(Passage shown):
*-*-*
If a neurologist or orthopod told you you have spine damage (the CSM), I would believe and pursue that, if only from the PT standpoint for now. Your PCP can order it in most Medicaid plans.
 
OHP has different avenues. Sorry, I can’t think of a better word. I’m struggling today. There is a plan where you can get Kaiser. The one I have where I can go to Legacy and Providence. Then there is an OHSU one. By choosing the plan I did, I was able to retain all of my providers with the exception of a neurologist at Adventist I never liked. He blew off all my symptoms for five years.

I did realize something. My spine doctor ordered an EMG that is still on the books. My neuro NP had ordered a different one urgently. It was an odd experience. It felt like malpractice and I don’t say that loosely. I worked in healthcare most of my life. The MA asked if it was my usual BP. I told him no. My heart function had changed recently. It went from beating too slow to too fast and I was having chest pain. It felt muscular, but I could not be certain. He made no action on that. The room was freezing cold and I don’t have much body fat. They said they didn’t have blankets. I begged for a sheet at least. The exam table was up against a window with a draft. It was near freezing outside. I was shaking from the cold. For two hours. She rolled her eyes when I asked if I could keep my socks on until she needed them off. I lost padding on the bottom now. I’m uncomfortable barefoot.

Maybe I just need a repeat with a different provider. My neuro NP saw me right after the EMG I had. She does not feel the changes in my body are normal aging. She did validate something is off.

It seems nuts to me. Clearly what is happening with my mouth alone should be investigated more. Since my facial muscles have weakened since I saw my PCP last, I’m hoping he will be able to send me for a nutritional consult. I have a free one through Care Oregon. She can only give advice for what I am diagnosed for. If he can see how chewing is getting difficult, maybe he can code that.
*-*-*
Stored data

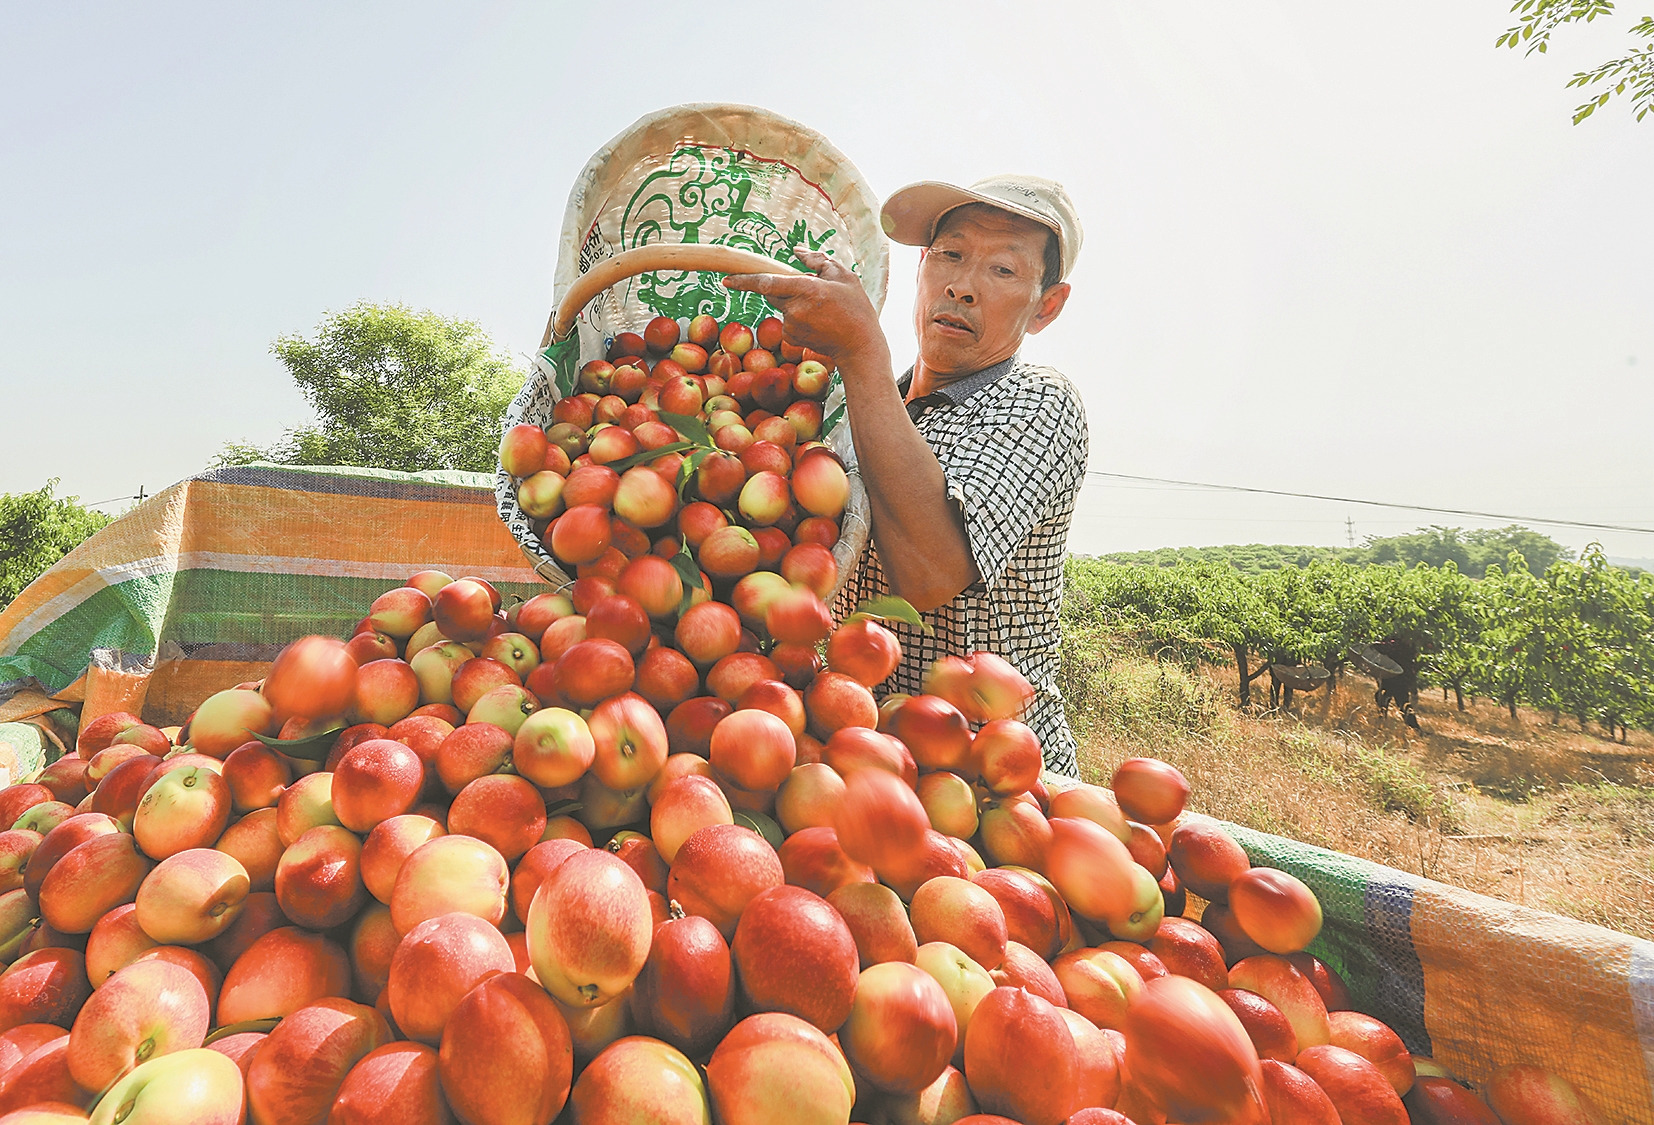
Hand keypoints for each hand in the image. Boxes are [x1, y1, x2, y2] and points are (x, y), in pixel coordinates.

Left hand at [722, 248, 887, 364]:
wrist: (860, 347)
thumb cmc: (856, 309)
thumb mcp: (844, 277)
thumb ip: (818, 261)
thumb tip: (796, 251)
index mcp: (807, 289)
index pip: (767, 283)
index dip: (744, 281)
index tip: (725, 280)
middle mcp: (795, 308)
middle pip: (774, 291)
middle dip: (784, 287)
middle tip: (813, 295)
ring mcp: (791, 325)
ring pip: (782, 305)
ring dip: (795, 302)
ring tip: (823, 309)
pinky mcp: (791, 337)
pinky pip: (788, 319)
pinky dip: (799, 316)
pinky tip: (819, 322)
*-*-*
(What you will do): Write out the part of the health post above that runs from "I did realize" to "I’m uncomfortable barefoot.", word for word.

(Solution to this task):
I did realize something. My spine doctor ordered an EMG that is still on the books. My neuro NP had ordered a different one urgently. It was an odd experience. It felt like malpractice and I don’t say that loosely. I worked in healthcare most of my life. The MA asked if it was my usual BP. I told him no. My heart function had changed recently. It went from beating too slow to too fast and I was having chest pain. It felt muscular, but I could not be certain. He made no action on that. The room was freezing cold and I don’t have much body fat. They said they didn’t have blankets. I begged for a sheet at least. The exam table was up against a window with a draft. It was near freezing outside. I was shaking from the cold. For two hours. She rolled her eyes when I asked if I could keep my socks on until she needed them off. I lost padding on the bottom now. I’m uncomfortable barefoot.